Coverage: Southern California Bight

NSF award abstract:
Many ecologically and economically important marine invertebrates (e.g., oysters, crabs, and sea urchins) have life cycles that include feeding larval stages that live drifting in the water as part of the plankton. These larvae spend days or weeks feeding on tiny algal particles to fuel their development until they can metamorphose into juveniles. In nature, however, the plankton includes not only edible particles, but also many particles that are too large to be eaten but which may interfere with feeding on edible particles. These include, for example, large algal particles, eggs and embryos of other invertebrates, re-suspended sediment, and anthropogenic nano- and micro-plastics. When larvae encounter large inedible particles, they may respond by altering their swimming behavior to avoid them, or by capturing and then rejecting them. Such interactions reduce the rate at which larvae can capture edible particles, which forces them to either spend more time feeding before metamorphosis (increasing their overall risk of dying due to planktonic predators), or to metamorphose with less energy, producing juveniles in relatively poor condition. This project examines how large inedible particles affect feeding, time to metamorphosis, and juvenile condition in the larvae of diverse marine invertebrates. The project has the potential to dramatically change our understanding of how larvae feed and survive in natural communities, and thus our understanding of the population dynamics of these important organisms. The project will support research training opportunities for undergraduate and graduate students at California State University Long Beach, a primarily undergraduate institution, as well as summer research internships for students at two local community colleges.
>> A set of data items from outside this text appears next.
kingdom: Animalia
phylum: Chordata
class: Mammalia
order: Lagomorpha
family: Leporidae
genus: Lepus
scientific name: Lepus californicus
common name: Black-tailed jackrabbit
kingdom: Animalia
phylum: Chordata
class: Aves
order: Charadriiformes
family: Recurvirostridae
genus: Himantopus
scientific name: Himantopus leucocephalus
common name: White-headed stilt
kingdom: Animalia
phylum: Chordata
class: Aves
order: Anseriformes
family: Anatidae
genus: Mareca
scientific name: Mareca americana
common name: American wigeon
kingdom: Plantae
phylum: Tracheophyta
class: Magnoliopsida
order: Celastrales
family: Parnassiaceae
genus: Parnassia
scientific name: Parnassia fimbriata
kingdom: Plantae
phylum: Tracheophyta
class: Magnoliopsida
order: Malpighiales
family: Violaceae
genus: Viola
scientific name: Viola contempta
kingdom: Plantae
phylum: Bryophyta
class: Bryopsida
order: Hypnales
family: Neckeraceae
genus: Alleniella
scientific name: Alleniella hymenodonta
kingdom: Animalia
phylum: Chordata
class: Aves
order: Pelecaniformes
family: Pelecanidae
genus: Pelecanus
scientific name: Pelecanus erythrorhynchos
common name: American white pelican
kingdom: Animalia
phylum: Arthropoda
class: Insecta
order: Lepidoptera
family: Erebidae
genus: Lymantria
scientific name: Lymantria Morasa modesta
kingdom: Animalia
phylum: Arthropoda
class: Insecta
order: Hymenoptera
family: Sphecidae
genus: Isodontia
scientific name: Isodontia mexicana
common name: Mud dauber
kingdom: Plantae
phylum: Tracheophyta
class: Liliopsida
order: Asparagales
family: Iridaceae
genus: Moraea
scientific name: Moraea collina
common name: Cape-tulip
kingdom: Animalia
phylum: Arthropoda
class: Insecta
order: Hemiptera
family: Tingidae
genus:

Project data will be integrated into laboratory modules in undergraduate courses. Finally, data on the reproductive biology of diverse California marine invertebrates will be added to a public website that is widely used by members of the public, students, and biologists interested in the development, life histories, ecology, and evolution of these common animals.

The factors that control planktonic duration and juvenile condition in marine invertebrates with feeding larvae have long been recognized as critical to understanding their ecology and evolution. Larval feeding environment is clearly one of those factors, but previous work has focused almost exclusively on one feature of that environment, the abundance of food. This project will evaluate the importance of another potentially critical dimension of the larval feeding environment: the presence of large inedible particles, which are frequently abundant in natural plankonic communities. It takes a comparative approach to address two key questions about the effects of large inedible particles on larvae (including those of echinoderms, annelids, and molluscs) that feed using several different particle capture mechanisms. First, do large inedible particles present in natural plankton reduce larval feeding rates? And second, does the presence of large inedible particles extend larval planktonic duration or result in the production of lower quality juveniles? Feeding rates of larvae will be measured in short-term experiments in which larvae are exposed to both food and to natural or artificial large inedible particles over a range of concentrations. Effects of large inedible particles on planktonic duration and juvenile quality will be measured by culturing larvae through their entire life cycles in the presence of large inedible particles at various concentrations. Because feeding performance is an important determinant of planktonic duration, larval survival, and juvenile condition, the project will add greatly to our understanding of how conditions in the plankton affect the population dynamics of the many marine invertebrates with feeding larvae.